De la même façon, l’équilibre communautaire est naturellement rendu plus fragile par cet afflux massif et les libanais, à tort ou à raison, font le parallèle avec l’arrivée des réfugiés palestiniens de 1948 et 1967 qui avait été un des facteurs déclenchant une guerre civile sanglante pendant de trop nombreuses années.
L’effort inouï et la fraternité exemplaire déployés par le Liban (sans contrepartie avérée à l’instar de la Turquie qui a monnayé au prix fort sa « solidarité ») pour accueillir ses voisins syriens en profonde détresse doivent être non seulement rappelés mais également loués.
L’instabilité politique, aggravée par une corruption chronique de certains acteurs libanais, est aussi un élément majeur de la fragilité du Liban. Le savant équilibre confessionnel qui a permis de diriger le Liban pendant des années s’est heurté à l’immixtion de pays étrangers dans la conduite des affaires intérieures libanaises. Ces menées d’influence visant à instaurer une tutelle sur un Liban soumis sont en lien direct avec la corruption dénoncée par les libanais de toutes confessions qui ne veulent plus désormais être instrumentalisés ni entraînés dans des conflits ou des tensions régionales, loin de leur désir de paix, d’espoir et de concorde entre eux.
La révolte de la jeunesse Libanaise unie a notamment conduit à la nomination d’un nouveau gouvernement de techniciens sensés être au service exclusif d’un pays et d’un peuple qui veut reprendre son destin en mains, procéder aux impératives transformations politiques, structurelles, économiques et sociales, se débarrasser de tuteurs malveillants, lutter contre la corruption et les inégalités, sans pour autant renier son histoire, ses traditions et ses valeurs exemplaires.
Ce nouveau Gouvernement devra néanmoins veiller a unir tous les Libanais de qualité et patriote sans exclusion ou mise à l’écart regrettable. Il devra pacifier les relations entre la classe politique et des Libanais désabusés voire excédés par des comportements contraires aux volontés collectives. Il devra se montrer exemplaire au risque d’être emporté par un peuple légitimement exigeant et désormais sans concession aucune. Il devra enfin tracer une voie d’espoir dans le respect de l’indépendance du Liban et en s affranchissant clairement de certains qui utilisent le Liban comme l’arrière cour de leur volonté d hégémonie, comme un espace d’enrichissement personnel ou de règlements de comptes ou comme un champ de bataille dont les Libanais sont a la fois les otages et les victimes.

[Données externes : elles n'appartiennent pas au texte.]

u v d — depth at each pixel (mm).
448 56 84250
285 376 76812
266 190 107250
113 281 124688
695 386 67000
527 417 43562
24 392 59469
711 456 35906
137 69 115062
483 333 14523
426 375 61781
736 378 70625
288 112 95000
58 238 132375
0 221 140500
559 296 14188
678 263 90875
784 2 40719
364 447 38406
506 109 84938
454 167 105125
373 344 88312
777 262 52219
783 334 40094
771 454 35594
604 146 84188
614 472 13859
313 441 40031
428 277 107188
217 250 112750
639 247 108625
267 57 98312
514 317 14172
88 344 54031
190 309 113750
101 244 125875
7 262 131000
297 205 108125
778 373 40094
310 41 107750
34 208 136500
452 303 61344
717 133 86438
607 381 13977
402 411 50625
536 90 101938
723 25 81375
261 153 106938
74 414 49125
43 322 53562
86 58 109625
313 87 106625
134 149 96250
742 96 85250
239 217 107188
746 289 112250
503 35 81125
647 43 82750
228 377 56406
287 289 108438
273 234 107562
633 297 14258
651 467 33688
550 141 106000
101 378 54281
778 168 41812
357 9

Et si les libanais ont décidé tous ensemble de se lever, fiers et déterminés, dans un intérêt partagé et commun, il convient également que les acteurs financiers, créanciers de toute nature de la dette Libanaise, se saisissent de cette opportunité unique pour accompagner cette renaissance historique d’un nouveau Liban, plus fort, plus prospère, plus autonome et plus stable.
Certes, leur intérêt immédiat serait de faire valoir leurs créances mais j’en appelle à leur conscience et à une certaine morale citoyenne internationale autant qu au principe de réalité en les enjoignant de ne pas céder au réflexe du gain immédiat ou de l’asphyxie financière d’un pays déjà au bord du gouffre, car le Liban est au cœur du monde. C’est autant une boussole qu’un phare !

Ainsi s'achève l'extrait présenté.